Ci vorrebbe un romanzo per descrivere tutte le disavventure dei Riot, attivi dal 1975 e protagonisti di mille storie e di un successo solo sfiorato e mai raggiunto. Le tante reincarnazioni della band americana hanno visto come guida il mitico chitarrista Mark Reale, dall’heavy rock dei capolavori a cavallo tra gli anni settanta e ottanta, come Narita (1979) e Fire Down Under (1981), alla svolta power metal di Thundersteel (1988) e The Privilege of Power (1990), per arrivare alla crisi dei primi anni duemila e alla rinascita hard rock (ispirata dai Rainbow più classici) degli ultimi dischi, fino alla prematura morte di Reale nel 2012.

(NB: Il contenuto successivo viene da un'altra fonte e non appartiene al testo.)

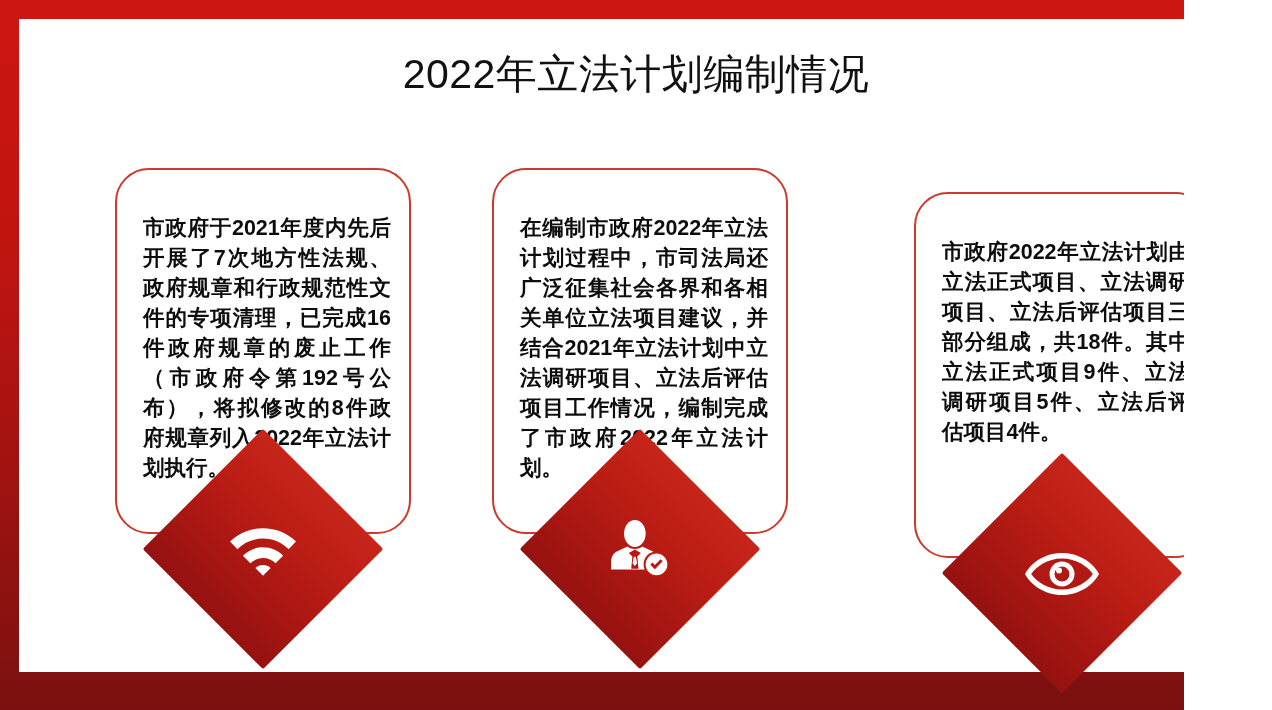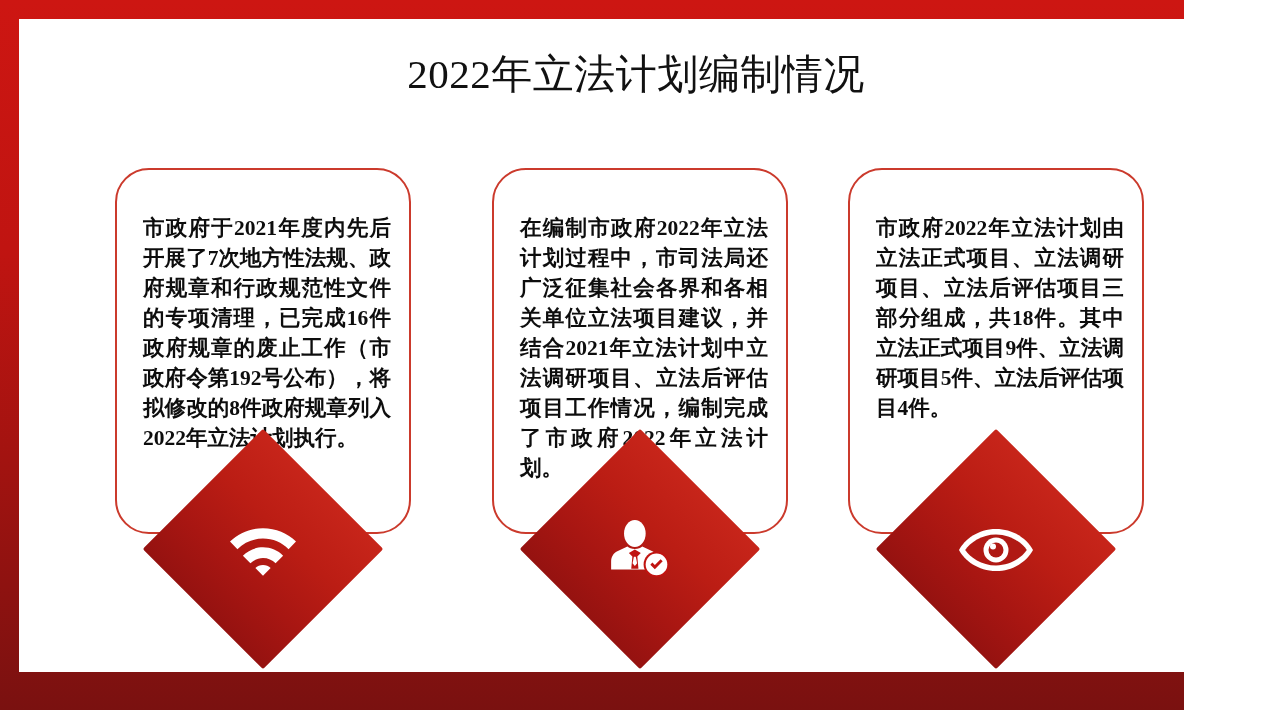--- a/index.html
+++ b/index.html
@@ -18,7 +18,6 @@
     overflow: hidden;
     
     background: linear-gradient(to bottom, #cd1612 0%, #c01411 35%, #a21310 65%, #7a1110 100%);
-    font-family: Liberation Serif, serif;
   }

Certamente i Riot saranno ricordati per le copertine truci e grezze, in cui spesso fa capolino una delle “mascotte” più uniche che rare della storia del rock, quel Johnny “uomo foca” che si ama o si odia, ma di certo non si dimentica.

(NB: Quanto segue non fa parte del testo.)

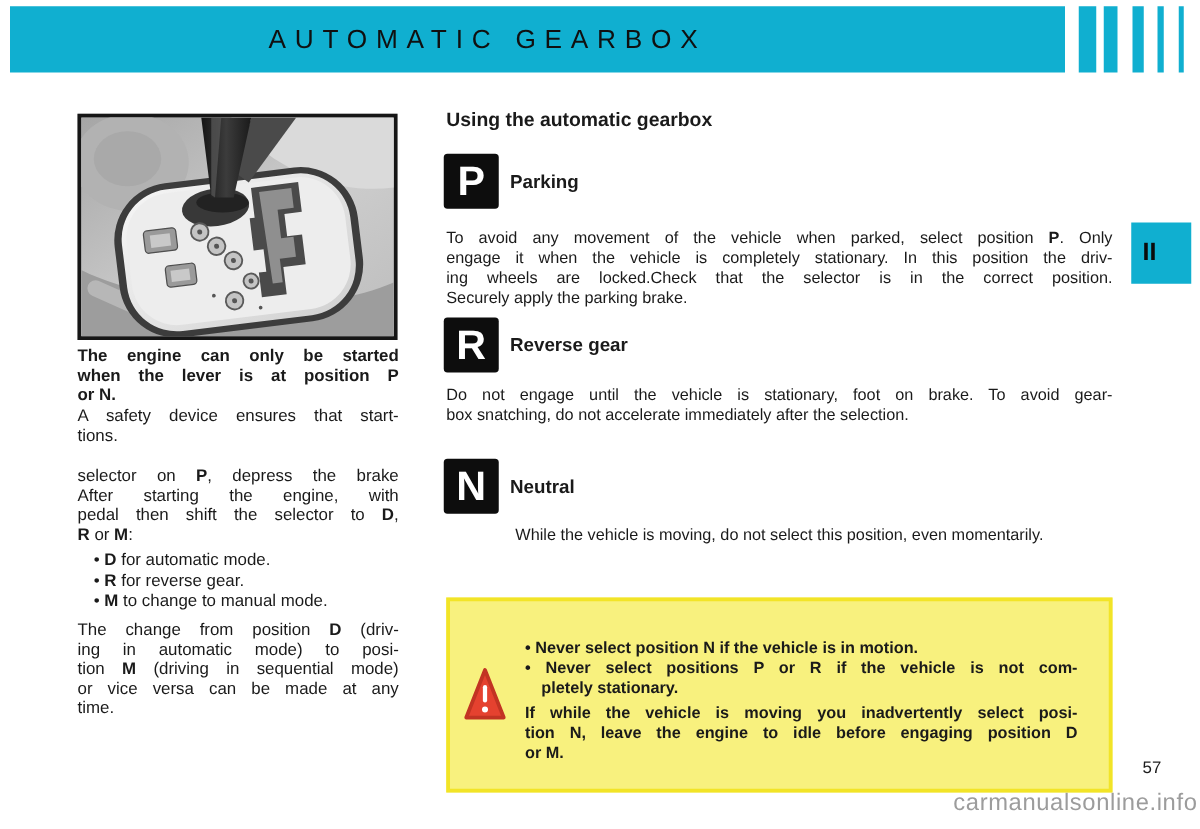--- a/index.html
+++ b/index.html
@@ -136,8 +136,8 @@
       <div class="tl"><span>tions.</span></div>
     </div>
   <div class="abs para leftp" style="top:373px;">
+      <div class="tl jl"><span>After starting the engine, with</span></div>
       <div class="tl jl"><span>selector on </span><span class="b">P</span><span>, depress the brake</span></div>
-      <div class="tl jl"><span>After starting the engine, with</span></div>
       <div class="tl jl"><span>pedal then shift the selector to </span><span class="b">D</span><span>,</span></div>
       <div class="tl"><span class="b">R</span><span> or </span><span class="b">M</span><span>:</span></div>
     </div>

Il finale della storia poteva essere mondo e triste, ma i Riot superstiti, tra cui il chitarrista Mike Flyntz (nel gruppo dal 1990) e il determinato bassista Don Van Stavern (arruolato nel 2007), dopo la dipartita del grande capo, decisero di suonare alcuni spettacoli in memoria di Mark, e successivamente di ricompattare le fila del gruppo, aggiungendo un “V” nel nome e proseguendo a portare nel mondo la musica dei Riot. Che sia una tribute band oppure un modo furbo per fare soldi facili, il gioco sembra funzionare e arrivano anche dischi di nuova musica, come l’ottimo Unleash the Fire nel 2014 e Armor Of Light nel 2018.

 

Oggi è il turno di Mean Streets, pronto già da diversi mesi e destinato a uscire in un anno di grandi uscite metal: Accept, Bruce Dickinson, Kerry King, Judas Priest e Saxon, per elencarne solo alcuni. Inutile dire che il livello del nuovo lavoro dei Riot non sia certo inferiore ai suoi più blasonati colleghi, anzi spesso risultando di qualità superiore, pur senza stravolgere una ricetta che funziona e non vuole uscire da certi canoni musicali ben precisi.

I Riot propongono un sound essenziale e che va diritto al punto, senza intro pompose e produzioni eclatanti. Come nei precedenti due album, ascoltiamo una sapiente ricerca di equilibrio tra l’heavy rock cadenzato più metallico e anthemico (inevitabile citare certi Priest dei primi anni Ottanta) e una velocità power metal che non diventa mai cacofonia fine a sé stessa. Le qualità principali, oltre al “cuore” che trasuda dalle dodici tracce, rimangono di certo le armonie chitarristiche del citato Flyntz e di Nick Lee, unite alla clamorosa voce del prodigio Todd Michael Hall, pulita, potente e sempre ispirata.

Non possiamo però dimenticare anche un livello compositivo alto e ben sostenuto, grazie a brani compatti e diretti come l’iniziale ed epica “Hail To The Warriors”, la tagliente “Feel The Fire”, l’articolata e notturna “Love Beyond The Grave” e la melodia cristallina di “Before This Time”, la vera gemma del disco. Anche quando si alza la velocità non arriva la delusione, per mano di “High Noon” e “Higher”, anche se la seconda parte dell’album è leggermente meno riuscita. Troppo generosi i ragazzi, che avrebbero potuto tagliare un paio di tracce e rendere il tutto più efficace e memorabile. Mean Streets rimane però un piccolo bignami di come suonare il “classic” metal nel 2024.